Mäusle hätte sich unter den Bäumen unbemerkt auf die andere Seite des Schlosses schleichen können, um den Einbruch zu verraten und noch beizeiten durch die Dienerschaft des Barons vereiteln zu lassen. Aber dieser Gedanke kam dem Dichter gar nicht, während es ihm feststand, es sei seine Pflicht, die Gauner an der Ausführung ihres Vorhabens zu verhindern.
Weitsprung und Hochsprung waren seine ganz besondere Fertigkeit: mit einem Satz sprang er über das nicht allzuhohe Buschwerk und stand wie vom Himmel gefallen vor den Verbrechern.
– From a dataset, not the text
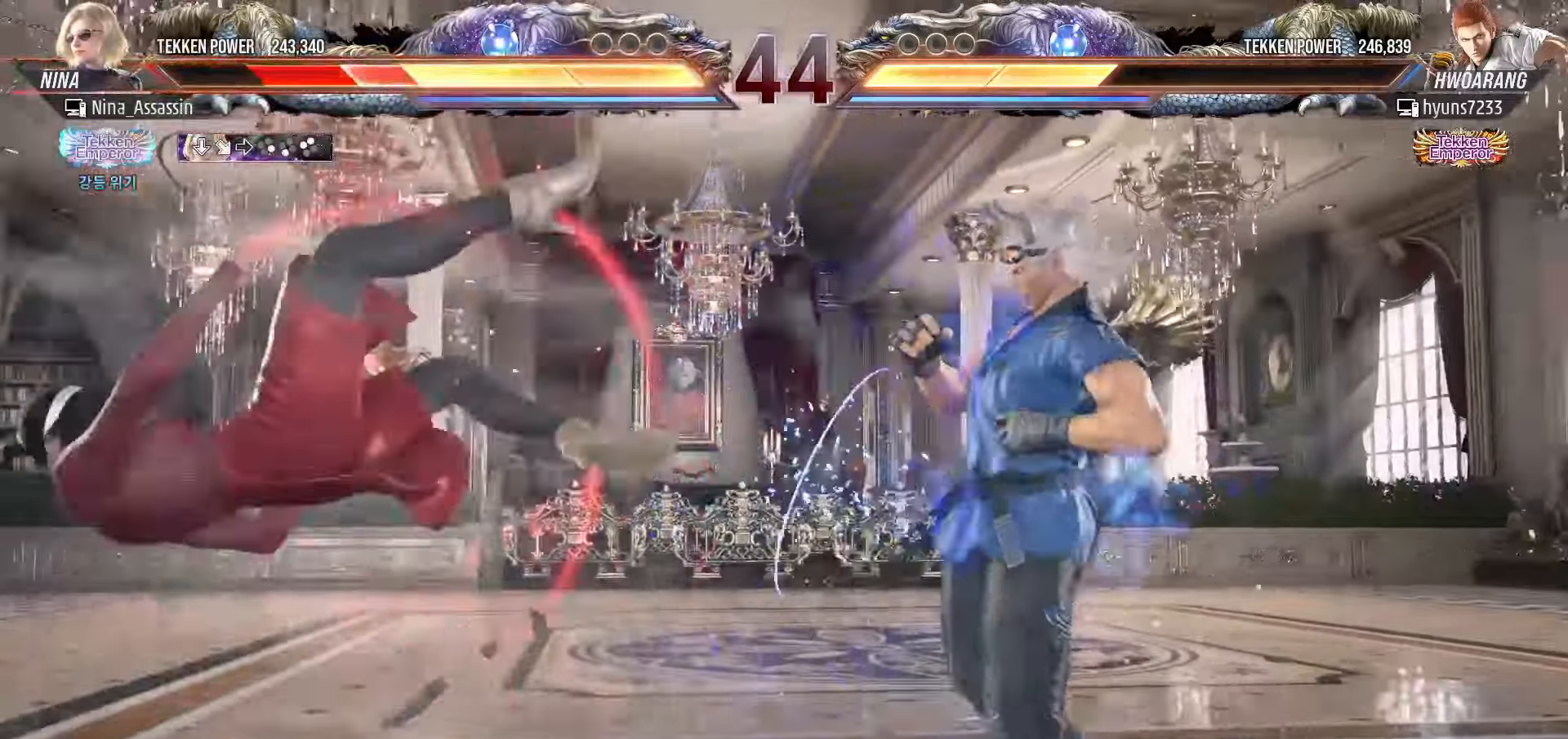
{"buttons": ["SQUARE"], "left_stick": "center", "events": [[16, "TRIANGLE", "down"], [66, "TRIANGLE", "up"], [100, "SQUARE", "down"], [150, "SQUARE", "up"], [200, "TRIANGLE", "down"], [250, "TRIANGLE", "up"], [283, "SQUARE", "down"], [350, "SQUARE", "up"], [383, "TRIANGLE", "down"], [450, "TRIANGLE", "up"], [500, "SQUARE", "down"]]}
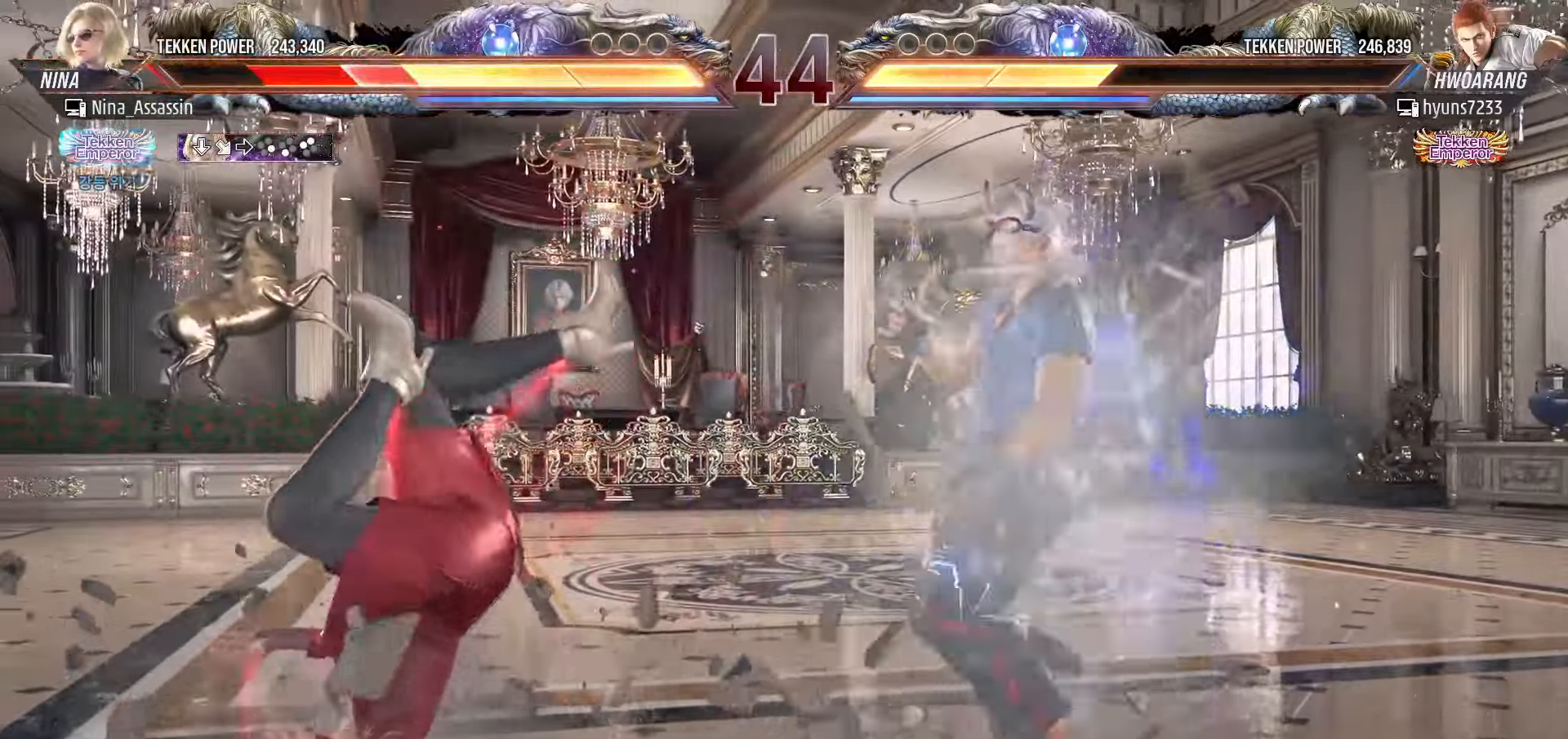
{"buttons": ["TRIANGLE"], "left_stick": "center", "events": [[50, "SQUARE", "up"], [83, "TRIANGLE", "down"], [150, "TRIANGLE", "up"], [183, "SQUARE", "down"], [250, "SQUARE", "up"], [300, "TRIANGLE", "down"], [350, "TRIANGLE", "up"], [400, "SQUARE", "down"], [450, "SQUARE", "up"], [500, "TRIANGLE", "down"]]}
Trotz ihrer grenzenlosen Überraschung waren zwei derselben geistesgegenwärtig genug, sofort ihre Revolver aus dem Gürtel zu ziehen. Allein zwei blitzschnelle Faustschläge schmetterten auf ihre Handgelenke nieder, so daß ihnen die Waffen entfielen und sie vor Schmerz laut aufstöhnten.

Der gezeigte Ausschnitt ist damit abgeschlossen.